## [PASSAGE]
────────────────────────────────────────

Key Guidelines to Continuous Integration and Jenkins CI Server
This article was originally published on TestProject — Test Automation Blog.
The following article provides a detailed introduction to Continuous Integration (CI), an imperative practice in software development and Jenkins, the industry standard open-source Continuous Integration tool. By implementing Continuous Integration and the Jenkins CI server, you will discover how Jenkins deployment can assist your development team to release a higher quality software and save precious time.
Looking for more on Jenkins and continuous integration? Check out these great links:
- Screencast: Which Continuous Integration Tools Support Bitbucket?
- Preparing and Building a PHP Project in Jenkins
- Continuous Integration with Jenkins
- Re-Introducing Jenkins: Automated Testing with Pipelines
- Installing and Securing Jenkins
Modern software development practices require deployment of a well functioning software in production as soon or often as possible. For example, agile methodologies directly enforce this behavior by having teams working on small increments and deploying to production after each sprint (read: Test Automation Strategy for Your Agile Project).

────────────────────────────────────────

## [Chart understanding data]

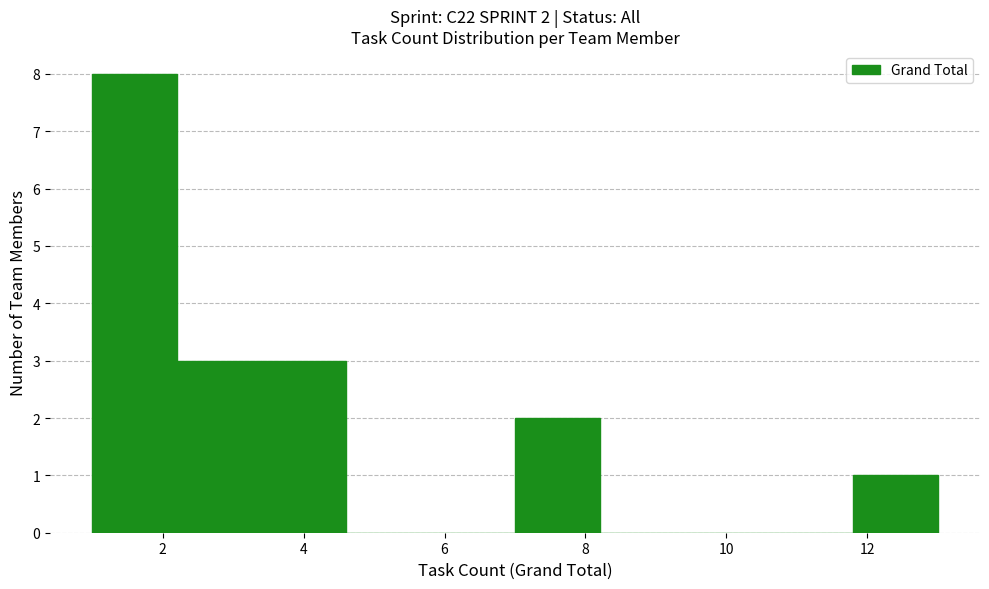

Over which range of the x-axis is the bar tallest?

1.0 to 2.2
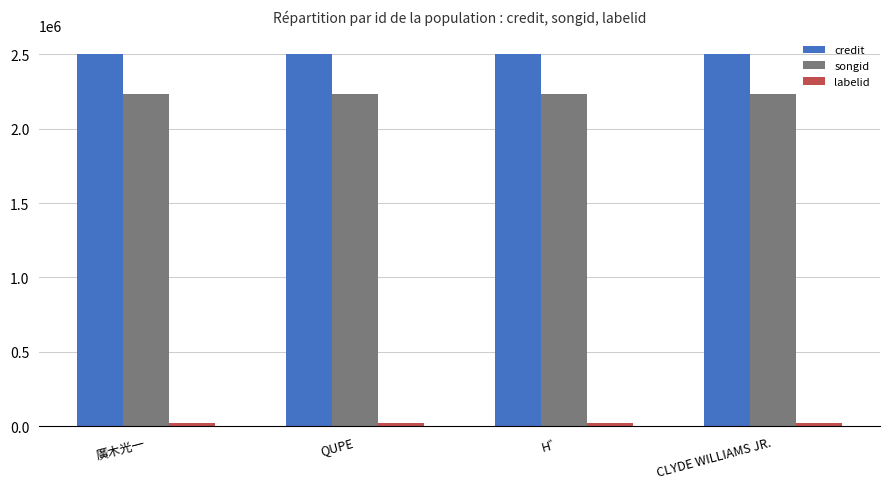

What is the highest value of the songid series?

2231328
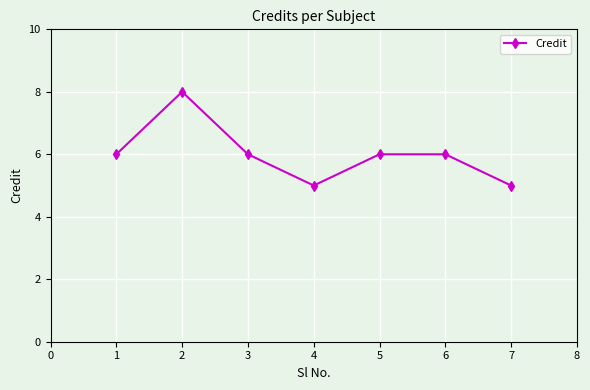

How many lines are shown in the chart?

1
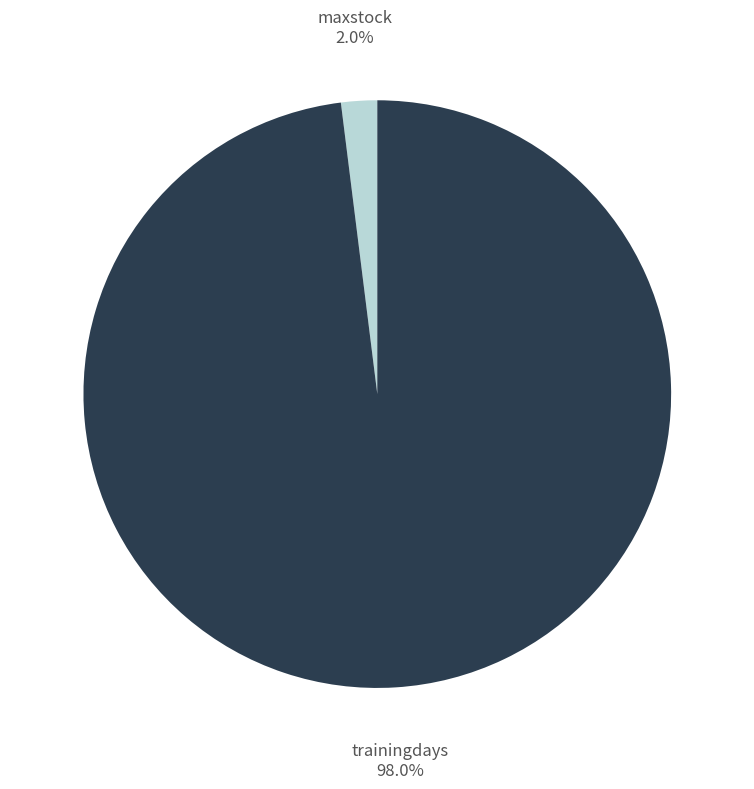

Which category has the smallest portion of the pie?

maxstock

────────────────────────────────────────

## [TASKS AND EXERCISES]
(A) Answer these questions about the continuous integration article:
(i) Where was the article originally published?
(ii) How does the article describe Jenkins?
(iii) When do agile teams deploy to production, according to the article?
(B) Please decide whether each statement agrees with the continuous integration article, and give yes or no with the deciding words quoted from it:
(i) Jenkins is presented as a proprietary tool.
(ii) Agile teams work on small increments.
(iii) The article first appeared on the TestProject blog.
(C) Carry the continuous integration article forward from its last sentence.

## [ANSWERS BY ITEM NUMBER]
(A)
(i) On TestProject — Test Automation Blog.
(ii) As the industry standard open-source Continuous Integration tool.
(iii) After each sprint.

(B)
(i) No: "the industry standard open-source Continuous Integration tool"
(ii) Yes: "having teams working on small increments"
(iii) Yes: "This article was originally published on TestProject — Test Automation Blog."

(C)
Days when the development team would be developing a piece of software for months, then pass it to QA, UAT and all down the line to production, do not longer exist. These days, the emphasis is on having a well-functioning software and never allowing situations which could endanger software quality, such as when essential software changes are introduced at the end of the release cycle. This is where Continuous Integration comes into use.
What is CI?
CI is a practice which enforces frequent integration of tested code to the stable branch of your project.. I would especially emphasize “tested code”, since that means that a feature developed on a separate branch is also tested and as such, is integrated to the stable branch.
Who Is Doing CI?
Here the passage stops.